Smoking ban rightfully includes private vehicles
The Everett Community College Board of Trustees on Tuesday night approved a campus ban on the use of tobacco products. The policy, which starts September 1, includes prohibiting tobacco "usage in any vehicle parked on College property." In other words, students can't go out to their cars to smoke.
That may seem excessive, but Patrick Sisneros, Everett vice president of college services, says that without the vehicle restriction, the parking lots would become the de facto designated smoking areas and a total tobacco ban would be too difficult to enforce.
Sisneros said that making the campus tobacco free may be an inconvenience to some smokers, but "if we nudge some people to quit or not start" that's consistent with the role the college already plays in improving students' health.
"We have a new fitness center and are building a new nursing and health sciences building," he said. Having designated smoking areas, whether in cars or covered kiosks, doesn't fit in anymore.
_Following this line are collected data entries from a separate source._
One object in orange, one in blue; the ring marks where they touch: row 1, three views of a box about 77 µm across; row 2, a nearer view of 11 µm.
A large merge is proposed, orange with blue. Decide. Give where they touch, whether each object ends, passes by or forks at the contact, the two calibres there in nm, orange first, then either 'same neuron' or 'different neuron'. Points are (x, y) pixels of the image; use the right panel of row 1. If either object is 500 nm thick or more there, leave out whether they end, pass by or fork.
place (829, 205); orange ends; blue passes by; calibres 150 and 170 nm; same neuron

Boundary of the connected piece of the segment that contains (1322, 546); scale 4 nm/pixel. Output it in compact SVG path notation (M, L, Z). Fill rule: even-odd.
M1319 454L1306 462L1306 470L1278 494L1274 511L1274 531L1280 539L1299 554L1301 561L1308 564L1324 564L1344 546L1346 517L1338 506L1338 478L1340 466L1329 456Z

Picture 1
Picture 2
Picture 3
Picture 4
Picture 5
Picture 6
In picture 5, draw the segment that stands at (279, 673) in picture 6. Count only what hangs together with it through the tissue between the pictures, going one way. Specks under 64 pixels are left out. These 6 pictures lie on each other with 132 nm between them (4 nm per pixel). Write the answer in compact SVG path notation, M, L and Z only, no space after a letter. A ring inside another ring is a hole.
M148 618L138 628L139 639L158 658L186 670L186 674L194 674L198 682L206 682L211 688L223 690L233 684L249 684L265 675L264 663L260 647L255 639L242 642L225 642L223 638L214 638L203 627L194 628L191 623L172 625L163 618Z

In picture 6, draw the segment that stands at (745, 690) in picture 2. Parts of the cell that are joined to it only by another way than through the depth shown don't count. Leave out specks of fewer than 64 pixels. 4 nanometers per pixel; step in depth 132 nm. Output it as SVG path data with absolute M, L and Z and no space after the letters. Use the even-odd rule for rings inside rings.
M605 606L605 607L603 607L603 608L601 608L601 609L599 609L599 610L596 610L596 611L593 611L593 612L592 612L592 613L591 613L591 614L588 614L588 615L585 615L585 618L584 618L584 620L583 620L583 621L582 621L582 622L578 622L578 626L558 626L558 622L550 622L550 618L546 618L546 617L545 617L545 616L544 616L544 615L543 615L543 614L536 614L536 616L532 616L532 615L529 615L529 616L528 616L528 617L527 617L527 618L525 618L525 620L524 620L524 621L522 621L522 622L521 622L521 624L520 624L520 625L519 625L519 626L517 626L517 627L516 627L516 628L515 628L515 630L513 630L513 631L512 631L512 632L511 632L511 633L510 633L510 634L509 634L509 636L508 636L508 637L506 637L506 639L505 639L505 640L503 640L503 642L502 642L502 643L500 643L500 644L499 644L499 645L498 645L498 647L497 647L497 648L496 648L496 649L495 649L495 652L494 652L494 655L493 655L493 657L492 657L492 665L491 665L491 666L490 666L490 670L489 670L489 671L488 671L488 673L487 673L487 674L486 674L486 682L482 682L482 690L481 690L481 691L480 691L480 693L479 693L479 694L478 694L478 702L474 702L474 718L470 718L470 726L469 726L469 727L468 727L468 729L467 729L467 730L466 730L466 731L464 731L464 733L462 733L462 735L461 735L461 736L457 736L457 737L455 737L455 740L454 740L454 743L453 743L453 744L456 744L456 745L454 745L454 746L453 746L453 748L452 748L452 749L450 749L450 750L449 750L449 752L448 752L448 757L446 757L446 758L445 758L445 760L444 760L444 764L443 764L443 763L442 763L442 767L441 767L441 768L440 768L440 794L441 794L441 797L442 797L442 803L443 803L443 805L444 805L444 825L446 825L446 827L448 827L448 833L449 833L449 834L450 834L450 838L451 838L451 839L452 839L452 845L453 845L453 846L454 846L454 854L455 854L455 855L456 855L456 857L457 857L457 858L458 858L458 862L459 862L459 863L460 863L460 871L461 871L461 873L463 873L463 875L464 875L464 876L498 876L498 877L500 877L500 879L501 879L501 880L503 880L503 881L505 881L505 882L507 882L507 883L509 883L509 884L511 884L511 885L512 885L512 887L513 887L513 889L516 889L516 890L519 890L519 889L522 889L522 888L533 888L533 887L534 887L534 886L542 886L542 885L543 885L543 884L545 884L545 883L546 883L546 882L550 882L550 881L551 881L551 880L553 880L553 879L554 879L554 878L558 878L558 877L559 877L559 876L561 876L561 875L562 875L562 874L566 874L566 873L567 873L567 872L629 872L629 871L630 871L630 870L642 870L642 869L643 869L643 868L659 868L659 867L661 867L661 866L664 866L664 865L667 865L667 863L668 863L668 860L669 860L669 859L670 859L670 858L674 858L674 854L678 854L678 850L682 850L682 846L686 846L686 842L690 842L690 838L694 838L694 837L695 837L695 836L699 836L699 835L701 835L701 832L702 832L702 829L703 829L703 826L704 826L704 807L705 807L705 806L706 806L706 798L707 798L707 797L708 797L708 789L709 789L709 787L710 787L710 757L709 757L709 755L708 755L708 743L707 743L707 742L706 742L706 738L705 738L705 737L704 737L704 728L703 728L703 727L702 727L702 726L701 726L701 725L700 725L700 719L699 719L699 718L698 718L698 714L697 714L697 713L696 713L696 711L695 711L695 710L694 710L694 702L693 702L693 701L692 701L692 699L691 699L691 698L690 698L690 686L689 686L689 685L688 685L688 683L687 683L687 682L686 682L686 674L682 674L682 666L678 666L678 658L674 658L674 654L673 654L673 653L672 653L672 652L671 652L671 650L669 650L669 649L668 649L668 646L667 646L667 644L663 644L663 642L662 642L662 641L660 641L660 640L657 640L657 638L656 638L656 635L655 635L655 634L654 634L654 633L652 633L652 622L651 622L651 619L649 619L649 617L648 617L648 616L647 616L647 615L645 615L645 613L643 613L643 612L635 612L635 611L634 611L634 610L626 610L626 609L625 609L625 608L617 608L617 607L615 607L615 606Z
"There's a larger issue here in using education to influence people's health and working toward bringing down health care costs," Sisneros said.
Everett becomes the fourth community college in the state to adopt a tobacco ban. At Clark College in Vancouver, tobacco use is "is not permitted within the perimeter of any Clark College property." Lower Columbia College in Longview and South Puget Sound College ban tobacco use except in private vehicles.
The action by the Everett board of trustees takes the tobacco ban to its logical conclusion and sends the right message to its students. A tobacco free campus should be just that, tobacco free.
(Full disclosure: I'm a former smoker who teaches an online class at Everett Community College. The last thing I want to see when I get out of my car in the parking lot is a pile of cigarette butts and ashes that some smoker has dumped there. So double hooray for the trustees.)